Whether or not you think he’s the best, there’s no arguing that Lerapo is possibly the most prominent young radio presenter to hail from the Botswana. Initially starting his career in 2017, Lerapo earned himself a reputation as ‘Bundle of Joy ya Radio’ by consistently pushing the boundaries of what could be said and done.
His shows consists of outrageous humor and youthful content that’s shocking the radio establishment, and taking young people to cloud 9. The show is called The Youth Café on Duma FM, and airs every Saturday between 2PM and 2PM, broadcasting in vernacular.
When sharing with Weekendlife his startling life on radio and how he will be turning it down this year, he says the journey started back in 2017 at RB2 where he hosted a 30-minute feature. “I am definitely a go-getter. I love radio and this has been my childhood dream! I held onto this dream and survived against all odds. I am happy to be on radio because after all the knockings, snubs and distressing coercions, I persisted nonetheless. Sometimes it was just a matter of being at the right place at the right time.”
Before joining Duma FM in 2019, he was a content producer at yet another youthful urban radio station Yarona FM. At the age of 23-years old, Lerapo has worked at three radio stations, both government and private urban stations. Remarkable! For someone aspiring to be on radio, I can confidently say he is the pluq for inspiration and familiarity.
He continued to dish more on what radio really needs, saying “Taking time to perfect the craft, being open to learn from others and just digging down on books and the internet on how radio works did magic to me. It became easier to comprehend fully what I needed and how to go about getting it.”
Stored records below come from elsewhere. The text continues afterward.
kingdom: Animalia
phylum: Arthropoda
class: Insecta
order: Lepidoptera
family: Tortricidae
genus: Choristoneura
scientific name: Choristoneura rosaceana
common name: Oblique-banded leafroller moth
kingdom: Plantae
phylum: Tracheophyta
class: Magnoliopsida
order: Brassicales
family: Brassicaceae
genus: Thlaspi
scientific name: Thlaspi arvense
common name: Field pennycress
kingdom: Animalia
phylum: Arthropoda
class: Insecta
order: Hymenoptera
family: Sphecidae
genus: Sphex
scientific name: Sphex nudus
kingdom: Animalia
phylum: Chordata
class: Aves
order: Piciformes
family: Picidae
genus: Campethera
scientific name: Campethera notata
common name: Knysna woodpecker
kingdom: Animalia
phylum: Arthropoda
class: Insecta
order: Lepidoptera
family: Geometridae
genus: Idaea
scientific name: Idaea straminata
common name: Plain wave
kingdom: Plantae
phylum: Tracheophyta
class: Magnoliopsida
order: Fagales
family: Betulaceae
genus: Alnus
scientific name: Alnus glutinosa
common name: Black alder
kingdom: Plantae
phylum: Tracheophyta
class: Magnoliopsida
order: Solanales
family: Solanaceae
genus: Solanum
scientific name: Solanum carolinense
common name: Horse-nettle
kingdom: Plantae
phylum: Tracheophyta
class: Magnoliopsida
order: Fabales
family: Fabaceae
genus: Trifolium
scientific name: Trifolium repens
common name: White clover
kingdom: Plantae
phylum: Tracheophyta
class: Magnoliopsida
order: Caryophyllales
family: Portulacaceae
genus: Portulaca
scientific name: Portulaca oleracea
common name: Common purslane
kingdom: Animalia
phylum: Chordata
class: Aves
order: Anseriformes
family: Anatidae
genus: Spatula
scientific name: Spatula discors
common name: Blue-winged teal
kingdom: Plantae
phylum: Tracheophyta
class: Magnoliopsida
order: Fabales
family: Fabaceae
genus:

Being a radio presenter means having a whole team prior to going on air. This means having a show prep, and reflecting on how the show went down with your producers or programs manager. Programs manager handles the business of the radio station and leave the voice and personality to the presenter.
Presenters have to follow rules of the programs manager even if they may not see eye-to-eye. They may prefer to play safe and repeat music even though sometimes a presenter prefers to take a risk and make changes to the music. Nevertheless, the success of the radio station lies in programs manager’s hands.
“After a show I usually have a reflection on how it went then I plan for the next show. On Tuesdays I have what we call an ‘air check’ with either the programs manager or his assistant to identify hiccups on the previous show and see how best to work on them to have a great delivery on the next show. Since I produce my own show, I give them a preliminary show prep. Once approved, I start contacting guests to be featured on the show and later share the final show prep a day before the show airs with the bosses.”
Still on his show, he does live reads. These are paid adverts that he discusses with the marketing department prior to his show going live. Well, as for a sizzling playlist, the music compiler knows how to serve him right.
He says a great radio hosts listens, reads and makes a show about the listener. ‘A common mistake we make as radio hosts is that we make the show about us and tend to feel that we know more than the listener. We also ought to respect the listener, these are our clients after all. Radio hosts should also refrain from relying on social media for content, most of it is fake and unverified by relevant authorities.”